The play debuted at Intiman in 1991, and went on to garner a Tony nomination in New York and the Pulitzer Prize. It also changed Schenkkan from an actor-writer to a writer and it brought him to Seattle to live. During the three-month production time in Seattle, he explains, he decided that he would set aside his acting career and concentrate on the play, which was a big gamble because he was making more money as an actor than as a writer. But, he says he had so much fun with the production that it was an easy transition to writing full time. These days he writes for film and television to pay the bills, and continues his playwriting as a labor of love.

It was also during the Kentucky Cycle production that he fell in love with Seattle and vowed that if he could find a way, he would relocate. A few years later, he did just that. “I once heard somebody say that one way to achieve happiness is to live somewhere where your inner landscape is matched by your external landscape,” he says. “I think that’s true, and I think this is very much my internal landscape.”

He now lives in a house with a beautiful view of Lake Washington.

The Gray fellowship carries with it a stipend and also gives Schenkkan an office in the libraries. He recently got a tour of Special Collections. “I’m interested in going back now and seeing what they have with the idea that maybe something I encounter will spark an idea for a play or a film,” he says. “It’s really about putting myself out of my comfort zone and in contact with a random selection of wonderful exotica and seeing what happens.”

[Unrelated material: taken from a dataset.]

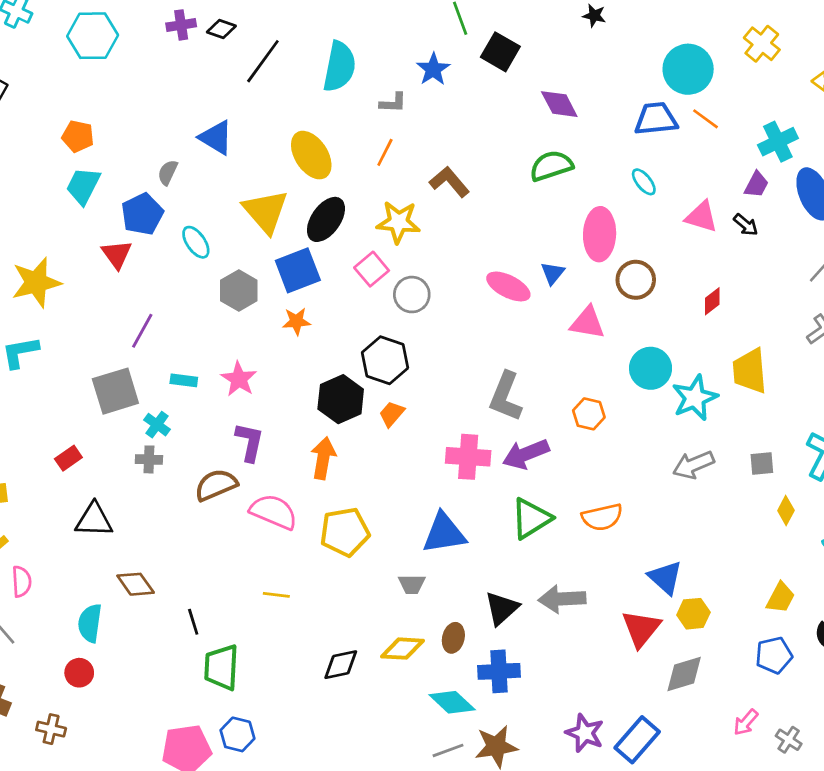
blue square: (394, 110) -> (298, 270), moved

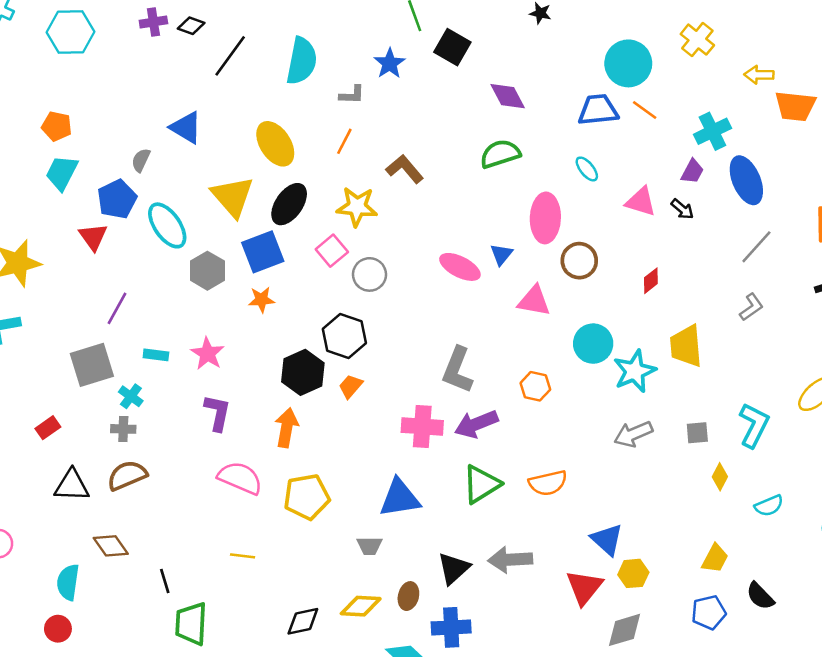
cyan ellipse: (196, 242) -> (167, 225), size x1.5
brown semicircle: (216, 485) -> (127, 475), moved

In addition to his talk next week, Schenkkan expects to be doing a master class for theater students in January — a class geared toward exploring in an improvisational manner the idea of dramatic structure.

He’s currently at work on a new play on commission for South Coast Repertory Theatre, and he’s revised a second play that premiered last year at the Oregon Shakespeare Festival. He’s also working on a musical and has a number of film and TV projects.

As to the future, Schenkkan would like to get back to that Orson Welles dream and do some directing. He’s avoided it so far because of the travel necessary, but says that now that his two kids are older — his youngest is in high school — he can think about it again. In the meantime, he’s happy being a writer.

“The surprise of creation, the ability to still even at this time to sit down and start something and then have it go somewhere I hadn’t anticipated, a character I hadn’t planned for, is such a pleasure,” he says. ” To construct an entire world is a very satisfying feeling. And then to see that realized in three dimensions — when it’s done well, when it all works, and watch an audience be moved by this vision that was such a solitary vision to begin with, is extraordinary. To feel in some small way that you affect people, that you can change people — It’s not a small gift.”